İki Hamle Ankara'da Tüm Ayarları Bozdu!

Ankara'nın merkezinde işlenen cinayet, siyasi bir suikast olarak gündeme oturdu. Detaylar ortaya çıktıkça Ankara siyasetinde işler karmaşık bir hal aldı... Bu cinayet, Gabriel Garcia Marquez'in ünlü romanı "Kırmızı Pazartesi"ye benzetilerek, kamuoyunda büyük yankı uyandırdı...

ANALİZ: YAVUZ KARAMAHMUTOĞLU

Sinan Ateş'in öldürülmesinin ardından Cumhur İttifakı'nda ilişkiler eskisi gibi olmadı. İddianame çıktığında kamuoyu, bu belgenin konuyu kapatma amacı taşıdığını düşündü. MHP, bu iddialara sert tepki gösterdi ve konuyu MHP'ye getirmeye çalışanlara karşı tavrını net bir şekilde ortaya koydu.

Aylar geçti, fakat Ankara bu konuyu konuşmaya devam etti. Cumhurbaşkanı Erdoğan'ın dün CHP Genel Merkezi'ne yaptığı ziyaretten sonra Sinan Ateş'in eşi Ayşe Ateş ve kızlarını Beştepe'de kabul etmesi, dosyada yeni bir evreye işaret etti. Ve Erdoğan, Ateş'in kızlarına babalarının katilini bulmak için yardımcı olacağının sözünü verdi.

Tam bu gelişmeler olurken MHP Genel Başkanı Devlet Bahçeli'nin "Allah bana yeter" kelimelerinin yer aldığı yüzüğü ve elinde dosya tutarken çekilen fotoğrafı, gerilimi tırmandırdı.

Sonrasında bugün Bahçeli'nin deprem etkisi yaratan açıklaması, kamuoyunun gündemine bomba gibi düştü.

İktidara yakın gazeteler "Cumhur İttifakı'na güçlü destek" başlıkları atsalar da, açıklamanın bütününde ittifakta derin bir çatlağın oluştuğu gözle görülecek kadar netti.

Bu durumun temel nedeni olarak Sinan Ateş cinayetinden Cumhurbaşkanı Erdoğan'ın rahatsızlığı gösteriliyor.

AKP'li kaynaklar bu rahatsızlığı çeşitli yollarla dile getirse de kamuoyunda çok fazla anlaşılmamıştı. Ayşe Ateş'in Cumhurbaşkanlığı Külliyesi'nde ağırlanması, bu rahatsızlığın en net fotoğrafı olarak ortaya çıktı. Erdoğan, Ateş konusundan net bir şekilde rahatsız olduğunu ortaya koydu olarak yorumlandı.

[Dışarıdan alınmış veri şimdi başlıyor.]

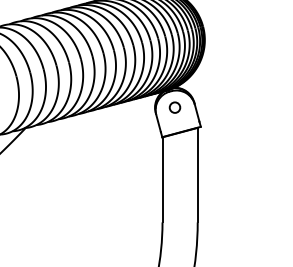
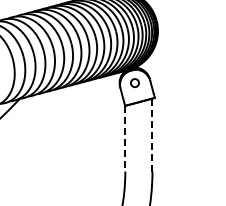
line: (197, 174) -> (152, 134), solid -> dashed
line: (162, 179) -> (125, 138), solid -> dashed

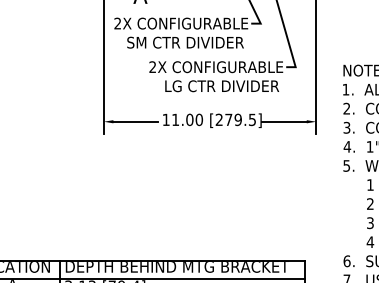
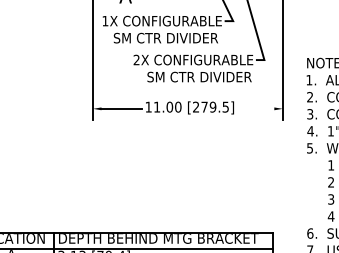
text: (117, 22) -> (105, 20), 2X -> 1X
text: (223, 85) -> (199, 76), LG CTR DIVIDER -> SM CTR DIVIDER
line: (284, 121) -> (254, 108), removed

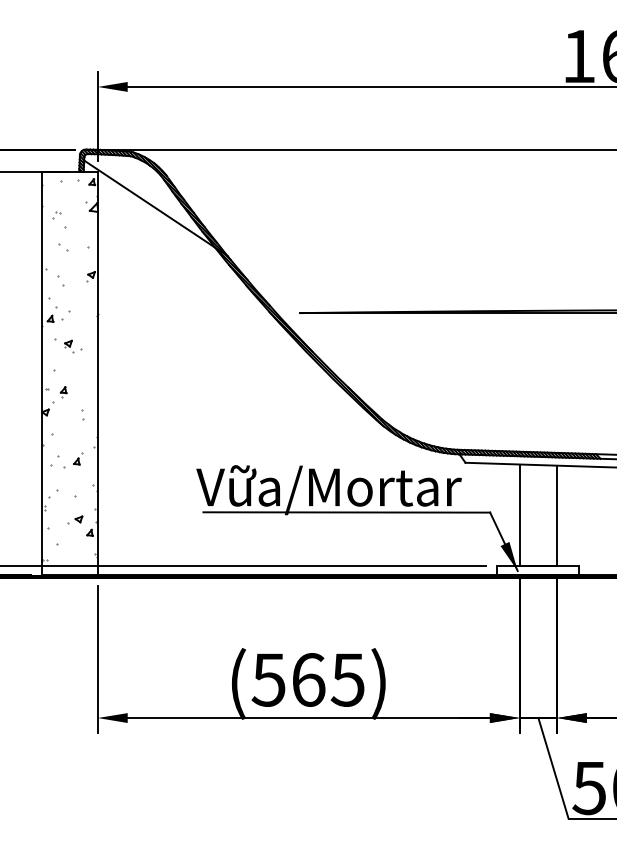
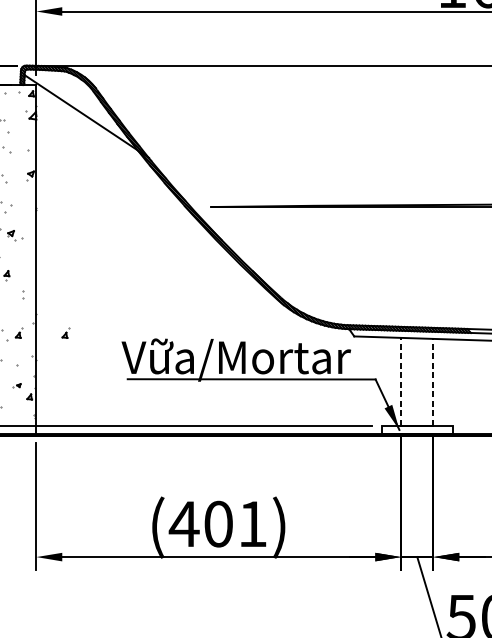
part: (132, 458) -> (66, 332), added
line: (519, 515) -> (400, 381), solid -> dashed
line: (557, 515) -> (433, 381), solid -> dashed
part: (75, 519) -> (17, 385), size x0.6
text: (307, 679) -> (217, 523), (565) -> (401)

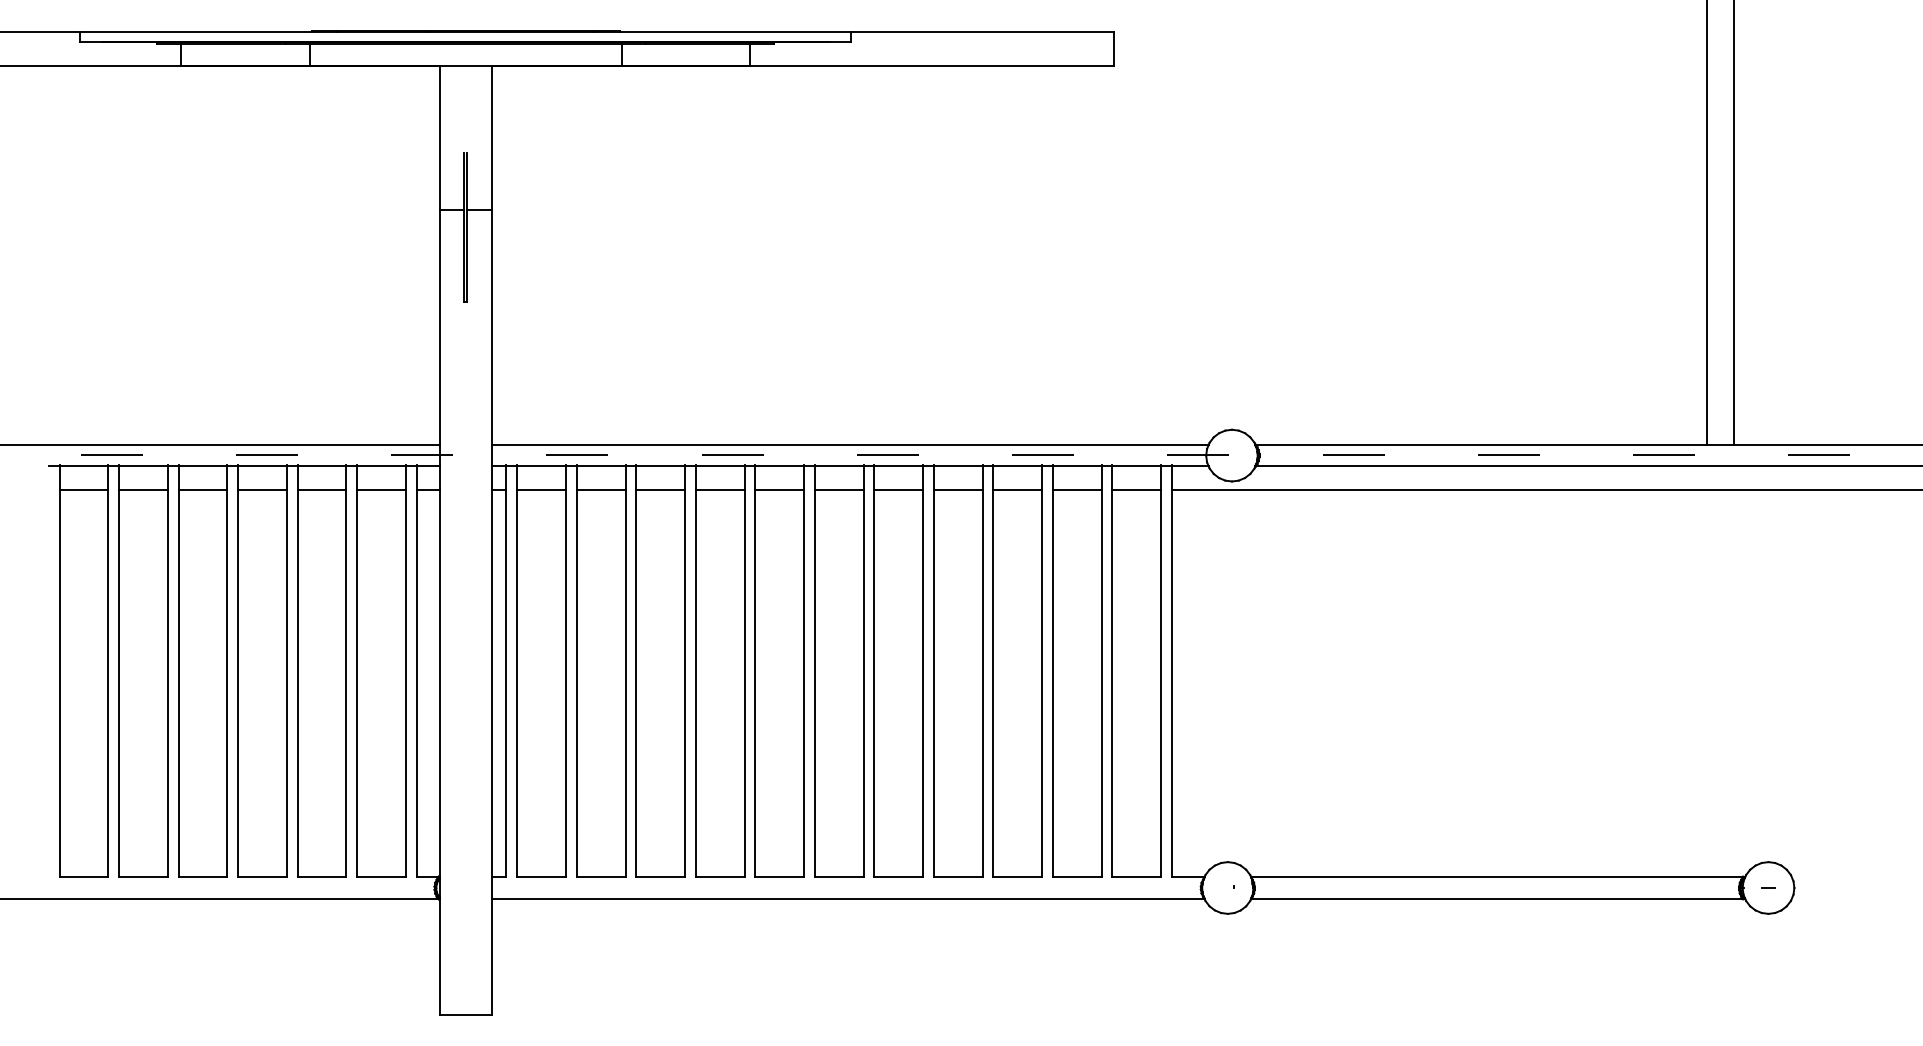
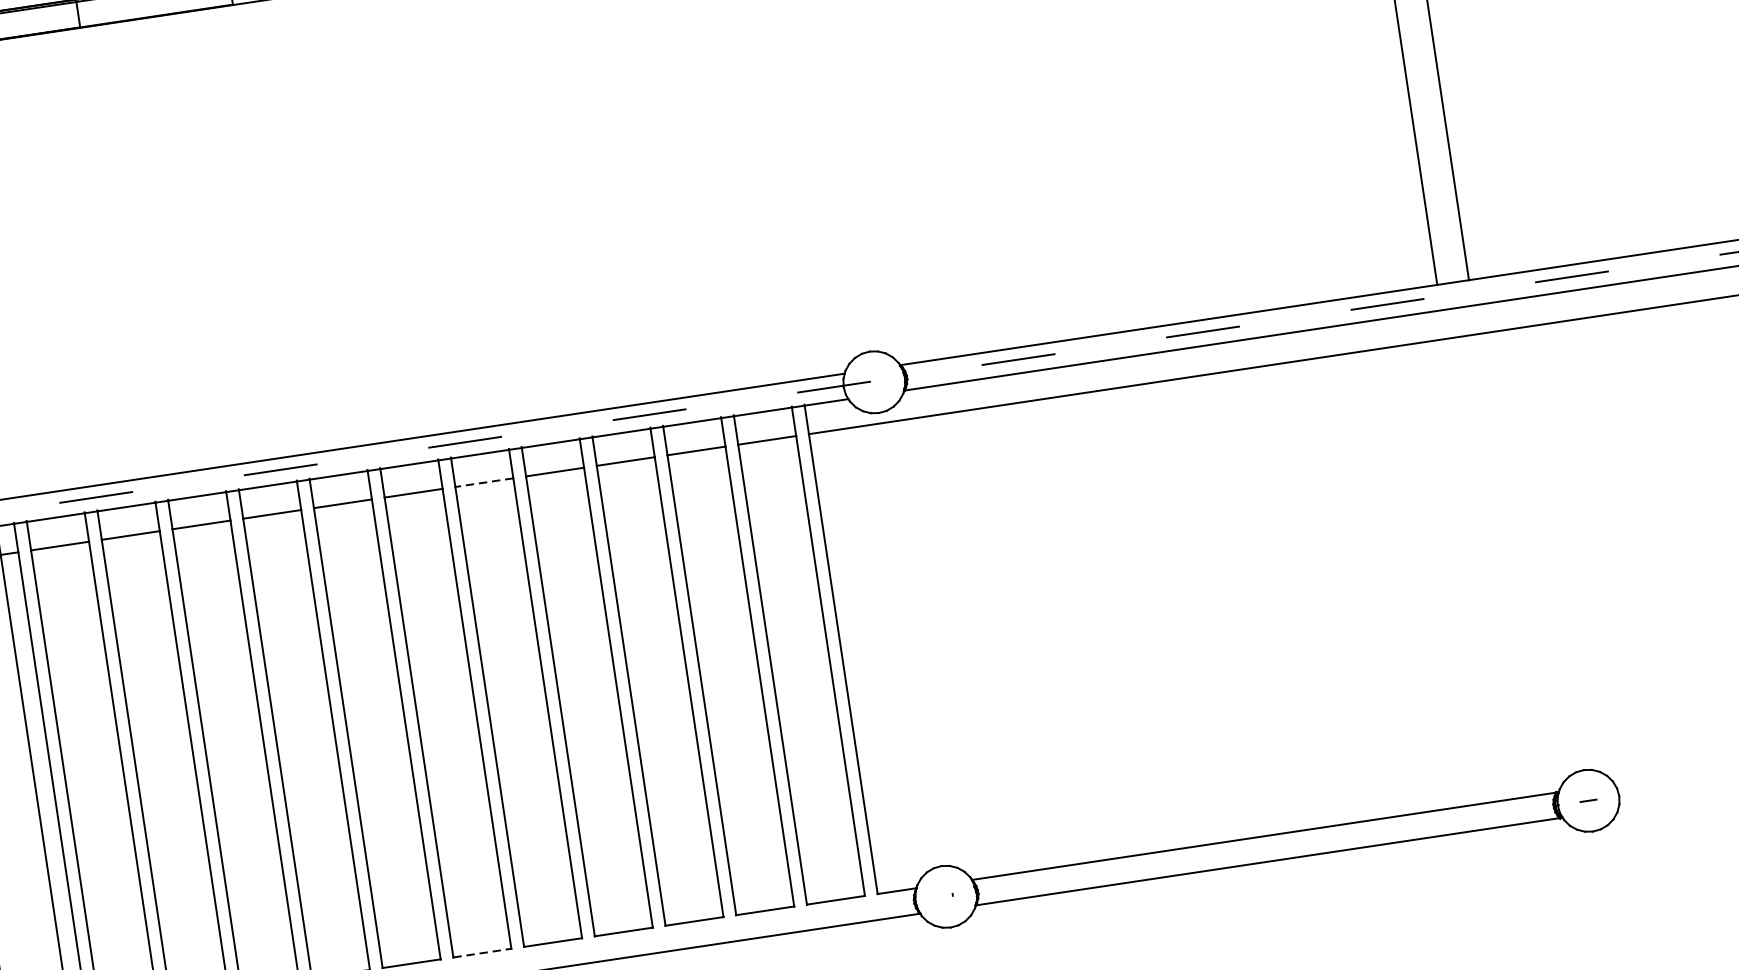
line: (898, 490) -> (484, 482), solid -> dashed
line: (839, 877) -> (482, 953), solid -> dashed

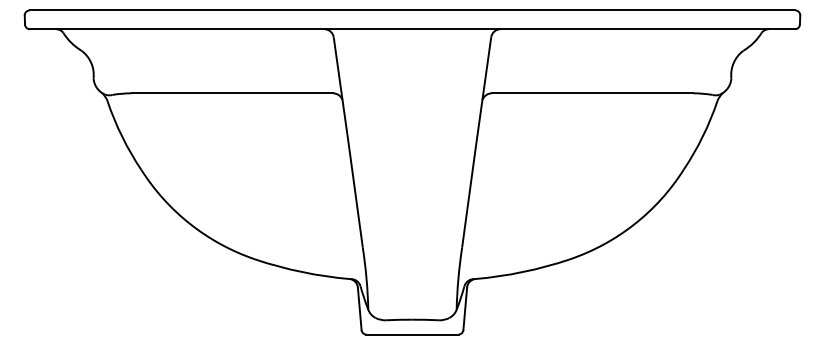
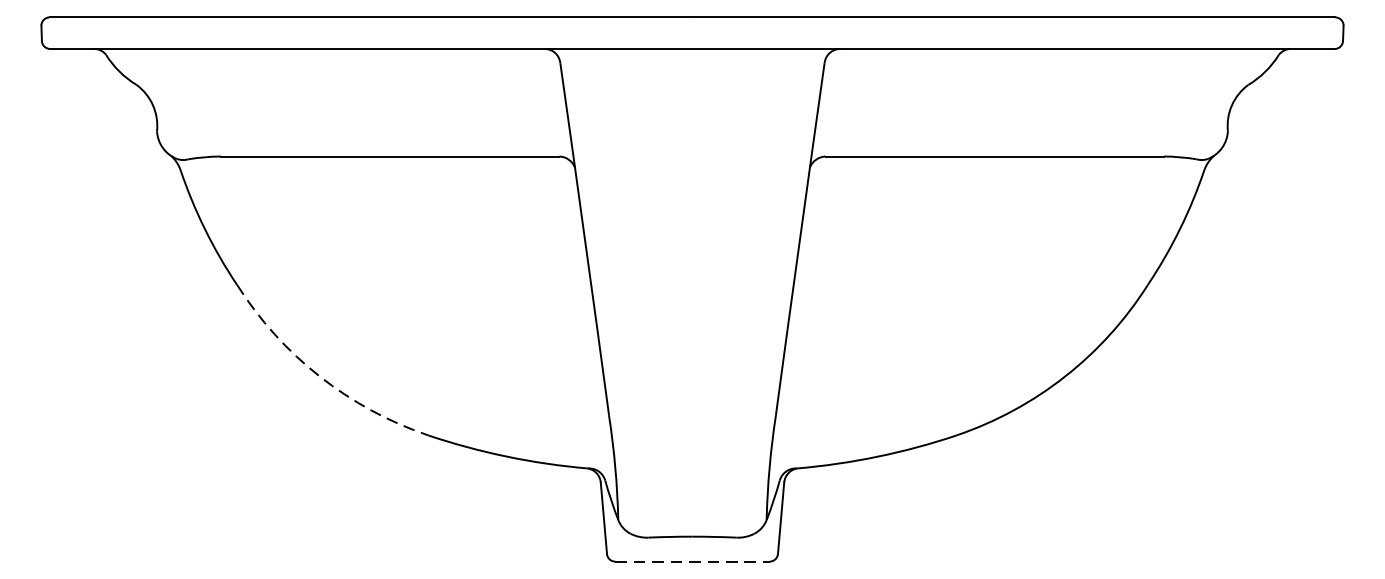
arc: (190, 224) -> (319, 376), solid -> dashed
line: (412, 334) -> (692, 561), solid -> dashed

Eş Ateş'in dün ve bugünkü açıklamaları da Beştepe'nin konunun üzerine daha detaylı gidebileceğinin işaretlerini taşıyor.

Bu trafik, MHP cephesinde son derece yüksek rahatsızlık yarattı. Yapılan açıklamalar, bu rahatsızlığı net bir şekilde ortaya koydu. Cumhur İttifakı'nın fiilen nasıl devam edeceği artık tartışma konusu olsa da, ruhen tükendiği gerçeği gün yüzüne çıktı.

Madalyonun diğer tarafında ise CHP ile AKP arasında yaşanan yeni trafik. Yerel seçimler sonrası belirginleşen Cumhur İttifakı içindeki rahatsızlık, CHP temasları sonrası AKP'li isimler tarafından daha rahat dillendirilebilir hale geldi.

CHP Genel Başkanı Özgür Özel, 31 Mart seçimlerinden sonra aldığı rüzgarla Cumhurbaşkanı Erdoğan’a yaptığı ziyaret ve Erdoğan'ın CHP'ye yaptığı iade-i ziyaret, ittifaka son darbeyi indirdiği söylenebilir.

Özel, iki hamlede Cumhur İttifakı'nı dağıttı yorumları da yapılmaya başlandı.

CHP kaynaklarımdan aldığım bilgi, bu açıklamanın adı konulmamış erken seçim çağrısı olarak nitelendirildiği yönünde.

Bu gelişmeler ışığında Ankara'da bugünden yarına hemen bir şeyin değişmesi mümkün değil, AKP cephesinden Cumhur İttifakı'nda sahip çıkan çok sayıda açıklama görme ihtimalimiz yüksek. Bunlar zaten normal ve doğal da.

Lakin testi bu sefer çok parçalı kırıldı ve bundan sonra çatlak ses sayısı eskisinden fazla olacaktır, Cumhur İttifakı gemisinin Özgür Özel'in ekonomi ve siyasi füzelerine dayanma olasılığı düşük gözüküyor.